Cuba will hold its 38th annual International Festival of New Latin American Cinema from Dec. 8-18 in Havana, the most important cinematographic event in the country.    

The organizers of the festival, in a statement on Nov. 28, mourned the death of their revolutionary leader Fidel Castro: "From the International Festival of New Latin American Cinema in Havana we join in the pain of the physical loss of one of our great founders and thinkers in Latin American cinema as a movement that still unites us today ... (Fidel's) idea of promoting culture, and especially the cinema as the major way of liberation for Latin America, has been present in each one of the editions of the festival. The special screening of the film 'La Batalla de Jigüe' ... is a special occasion to recall the struggle that he led that turned Cuba into a beacon of freedom for all the peoples of the world."

The films traditionally presented at this festival have come from several Latin American countries and have contributed to the region's cultural identity, competing under a panel of international judges, including movie directors, screenwriters and actors.

The event will also celebrate 30 years of the International Film and Television School in San Antonio de los Baños, which was created by Fidel and Nobel Prize winner in Literature and Colombian writer Gabriel Garcia Marquez.

According to the head of the festival, Ivan Giroud, this year's edition will also honor Cuban filmmaker Julio Garcia Espinosa. "Julio is an innate provocateur, always contemporary, modern," said Giroud. "In that sense, his ideas are still valid today."

There will be 18 fiction feature films, 22 short and medium length films, 26 documentaries, and 27 animated films, in addition to a German and a Spanish experimental film, as well as productions from other countries in America, Asia, Europe and Africa.


    

"The program we present is a luxury for anyone in the world, including film scholars. Seeing in a condensed place 18 Latin American quality films is a unique aspect of the festival, which makes it a world reference," said Giroud.

Known filmmakers like Tristan Bauer from Argentina, Maria Paredes from Spain, Sonia Bragason from Brazil, and Brian De Palma and Oliver Stone from the U.S. will all be attending the festival.
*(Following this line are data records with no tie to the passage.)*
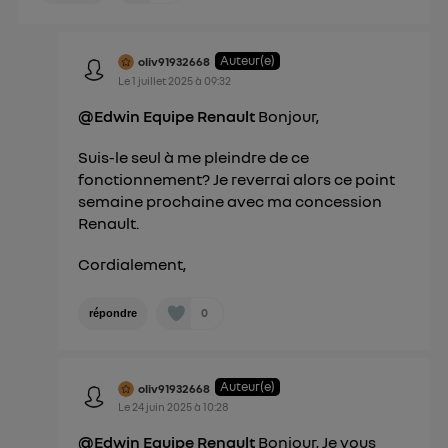
Auteur(e)
oliv91932668
Le
1 juillet 2025
à
09:32
@Edwin Equipe Renault
Bonjour,
Suis-le seul à me pleindre de ce
fonctionnement? Je reverrai alors ce point
semaine prochaine avec ma concession
Renault.
Cordialement,
0
répondre
Auteur(e)
oliv91932668
Le
24 juin 2025
à
10:28
@Edwin Equipe Renault
Bonjour, Je vous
Stone will present his new film called "Snowden," about the life of Edward Snowden, a former contractor who leaked information about the NSA to media in June 2013.

There will be a new section called "Restored Classics" where attendees will be able to see restored versions of classic Cuban movies such as Memories of Underdevelopment, A Cuban Struggle Against the Demons and The Survivors, by Tomas Gutierrez Alea, and Portrait of Teresa by Pastor Vega.